Tenía un rostro redondo, vestida con una túnica azul y su piel parecía blanca y clara.
Llevaba un hilo rojo en el cabello y sostenía un pañuelo blanco de cruz.
La joven vio a Jia Shu vestido lujosamente y preguntó: "¿A quién buscas?Este es un vecindario grande, no una casa".
Jia Shu respondió: "Sé que es un vecindario grande, vine a buscar a alguien llamado Guan.
¿No estará en casa?".
La joven examinó a Jia Shu de arriba abajo y rió: "Yo soy Guan.
¿Tú señor es Fan?".
Jia Shu asintió: "¡Exactamente!A este tío Guan...".
La joven lo interrumpió rápidamente: "Es mi padre.
Ayer mencionó que te estarías acercando.
¡Ven y entra a casa!".
La joven le guió hasta la puerta de una habitación del sur, llamando: "Padre, ven rápido, el señor Fan ha llegado".
Shen Shoufeng abrió la puerta y se inclinó varias veces: "¡Ay!Esto es inaceptable, no hay donde sentarse".
Jia Shu rió: "No importa.
Ya dije ayer que no hace falta formalidades".
Shen Shoufeng tuvo que llevar a Jia Shu adentro.
Jia Shu vio la habitación y en el centro había una imagen de Guan Gong, un viejo escritorio con una ofrenda de bronce, arcos, flechas, espadas y látigos colgados en las paredes, dos pieles de zorro y varios paquetes de hierbas secas, además de dos calabazas secas.
A la izquierda, un viejo escritorio cuadrado con varias tazas y vasijas, y cerca una estufa de barro.
A la derecha, una cama sin mucho colchón pero limpio.

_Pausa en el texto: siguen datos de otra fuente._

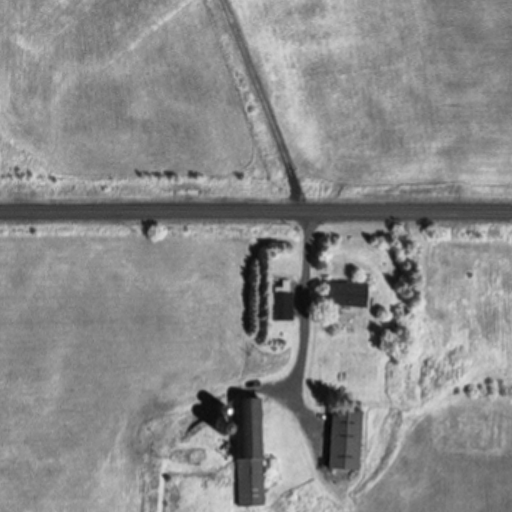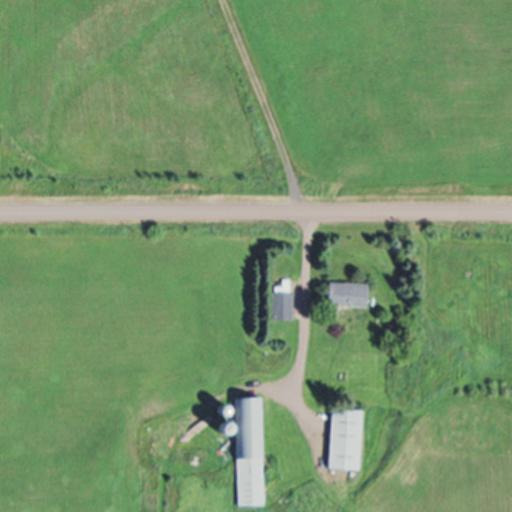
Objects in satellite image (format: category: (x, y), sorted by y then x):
road: (265, 107)
road: (256, 215)
building: (346, 297)
building: (346, 297)
building: (281, 306)
building: (282, 306)
road: (306, 319)
building: (343, 443)
building: (343, 443)
building: (248, 453)
building: (248, 454)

En la habitación adyacente, había una cortina roja, que ya se habían descolorido por el tiempo.
Así, padre e hija vivían en estas dos habitaciones.
Shen Shoufeng pidió a Jia Shu sentarse en la cama y la joven entró con un cacharrito de té: "¡Qué mala suerte!La estufa se apagó, tendré que ir al café del callejón".
Jia Shu dijo: "No hace falta molestarse".
Shen Shoufeng rió: "El huésped en casa baja, ¿acaso no puede beber un té?" Jia Shu explicó: "No es eso.
No somos amigos solo por el comer y beber, lo importante es que podamos llevarnos bien.
Si vine aquí sin nada, fue porque no busco comida ni bebida.
Sin agua, no hay problema".
Shen Shoufeng asintió: "También está bien, entonces no te molestaré más".
La joven al principio se quedó en una situación incómoda con el cacharrito de té entre manos.
Finalmente, fue al café del callejón y trajo un tazón pequeño y una taza para preparar el té: "Por favor, tome su té".
Regresó a la habitación adyacente.
Shen Shoufeng dijo: "No es necesario beber.
No solo no tenemos agua corriente, también no tenemos agua dulce.
Es agua amarga con un sabor salado".
La joven respondió en la habitación: "¡No!Preparé el té en una cafetería del callejón, es agua corriente".
Shen Shoufeng rió: "¡Pero ni siquiera eso funciona!Nuestro té es de mala calidad".
Cuando lo dijo, Jia Shu ya estaba tomando su taza y dijo: "Se debe hablar como sea.
Si una persona vive en un lugar donde solo hay agua salada, se debe beberlo;pero si está en uno con agua dulce, también se puede aprender a beber el amargo.
A este viejo Guan le pasó lo mismo, no tuvo oportunidades.
Si naciera hace cincuenta años, su talento le hubiera permitido hacer oficios importantes, y hasta ir a la oficina de arribos o ser un guardián de rutas.
¡Nosotros, jóvenes, sin ningún talento, vivimos bien gracias al dinero del abuelo, pero este viejo Guan puede vivir en paz bebiendo agua salada!".
Al terminar, escucharon un golpe y Shen Shoufeng extendió su gran mano para tapar la mesa, haciendo que las tazas se derramaran.
Se rio: "¡Qué satisfacción!Mi pequeño hermano, no me han dicho así antes.
Xiu Gu!¡Trae mi mochila de dinero, voy a invitar a este señor Fan a tomar algo y ganar un amigo!".
La joven en la habitación respondió y sacó una pequeña bolsa azul: "No vaya al lugar de comidas baratas del sur, con el dinero que me has dado hoy para pagar trabajadoras".
Shen Shoufeng rió: "¡Señor Fan, tú lo oyes, tu hija quiere invitarte!No seas tímido y acepta".